Growing up, my family had two main rules: you had to be Catholic and you had to be a fan of the Green Bay Packers. When the Packers would score a touchdown, our living room sounded like a mild uproar, with every hand raised to the roof. In prayer, as in football, what we do with our bodies is an outward sign of what we are doing interiorly. The readings this week remind us the importance of claiming victory in prayer: within our hearts and even through our posture.
The story of Moses watching the Israelites in battle has been one of my favorites since childhood. As the armies fought, the Israelites would only advance when Moses kept his hands up. His outstretched hands remind us of victory. When his limbs drooped, their army faltered. But Moses didn’t have to keep his hands raised on his own. Thankfully, Moses’ buddies Aaron and Hur were around to support his arms. In 2nd Timothy, we hear a call to be persistent in our faith whether it is “convenient or inconvenient.” The great news is that, like Moses, we have a community of support (the Church) to help us stay strong. Just as Aaron and Hur helped Moses, we are called to encourage and strengthen each other as brothers and sisters in Christ. We are called to be bold in prayer. Confidence in the Lord is contagious!
In our Gospel reading, we hear a parable about a woman who was very bold. She keeps begging the judge to hear her case. In fact, she sounds downright annoying. But her persistence has purpose: she really believes she will receive a fair sentence in time. When Jesus instructs us to pray always “without becoming weary,” He points to her as an example. It is rather humorous that the judge in the story seems fearful of this lady. He thinks he should grant her request, “lest she finally come and strike me.” Really? The poor widow is about to strike this judge? She must have made some kind of commotion for him to fear a physical assault! I’m picturing her raising her fists and maybe bringing along some friends from her knitting club… Okay, maybe not, but it is funny to imagine. Besides making me chuckle, this story reminds me to go to the Lord with enthusiasm in prayer.
I was blessed to spend time recently worshipping the Lord through music with a group of believers.
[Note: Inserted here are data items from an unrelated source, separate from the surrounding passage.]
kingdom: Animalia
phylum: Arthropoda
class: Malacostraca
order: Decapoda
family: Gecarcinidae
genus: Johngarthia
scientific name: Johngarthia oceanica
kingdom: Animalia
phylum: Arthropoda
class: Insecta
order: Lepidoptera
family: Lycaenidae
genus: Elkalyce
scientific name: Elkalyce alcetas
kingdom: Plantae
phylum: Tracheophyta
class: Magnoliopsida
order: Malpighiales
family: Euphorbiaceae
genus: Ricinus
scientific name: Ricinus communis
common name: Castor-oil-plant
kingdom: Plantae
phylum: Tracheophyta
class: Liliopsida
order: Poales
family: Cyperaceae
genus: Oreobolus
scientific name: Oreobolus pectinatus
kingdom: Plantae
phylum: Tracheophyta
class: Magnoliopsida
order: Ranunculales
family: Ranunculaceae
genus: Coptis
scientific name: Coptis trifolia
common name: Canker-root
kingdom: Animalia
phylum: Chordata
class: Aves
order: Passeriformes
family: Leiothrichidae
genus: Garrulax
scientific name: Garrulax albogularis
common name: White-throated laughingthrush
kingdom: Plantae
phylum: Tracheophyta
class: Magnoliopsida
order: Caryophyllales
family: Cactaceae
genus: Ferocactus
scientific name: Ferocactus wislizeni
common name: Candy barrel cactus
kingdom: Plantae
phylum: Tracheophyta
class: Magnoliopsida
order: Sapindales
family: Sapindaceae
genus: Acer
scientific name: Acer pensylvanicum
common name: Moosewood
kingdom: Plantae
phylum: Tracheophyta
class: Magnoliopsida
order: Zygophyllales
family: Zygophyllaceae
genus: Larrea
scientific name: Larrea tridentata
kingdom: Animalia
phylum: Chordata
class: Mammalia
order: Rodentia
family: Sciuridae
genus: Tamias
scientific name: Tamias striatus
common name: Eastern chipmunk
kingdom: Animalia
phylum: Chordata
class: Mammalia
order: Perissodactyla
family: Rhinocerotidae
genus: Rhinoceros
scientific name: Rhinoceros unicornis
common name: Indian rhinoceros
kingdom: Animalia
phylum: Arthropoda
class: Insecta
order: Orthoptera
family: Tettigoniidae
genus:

We gathered in a small chapel and belted out prayerful songs. Raising our hands high was a sign of our hearts lifted up to God. Hands raised in prayer also become a sign of triumph. To claim victory in Christ is to know that whatever your circumstance He will bring you through it. When you pray, your very posture becomes sacramental (non-canonically). In other words, you express with your body what you exclaim in your heart.
Like Moses and the Israelites, perhaps you are facing a great battle. I challenge you to bring that battle before the Lord this week. Be so bold as to physically lift your hands in prayer, in a hidden moment. Touchdowns are sweet, but claiming victory in Christ is even sweeter.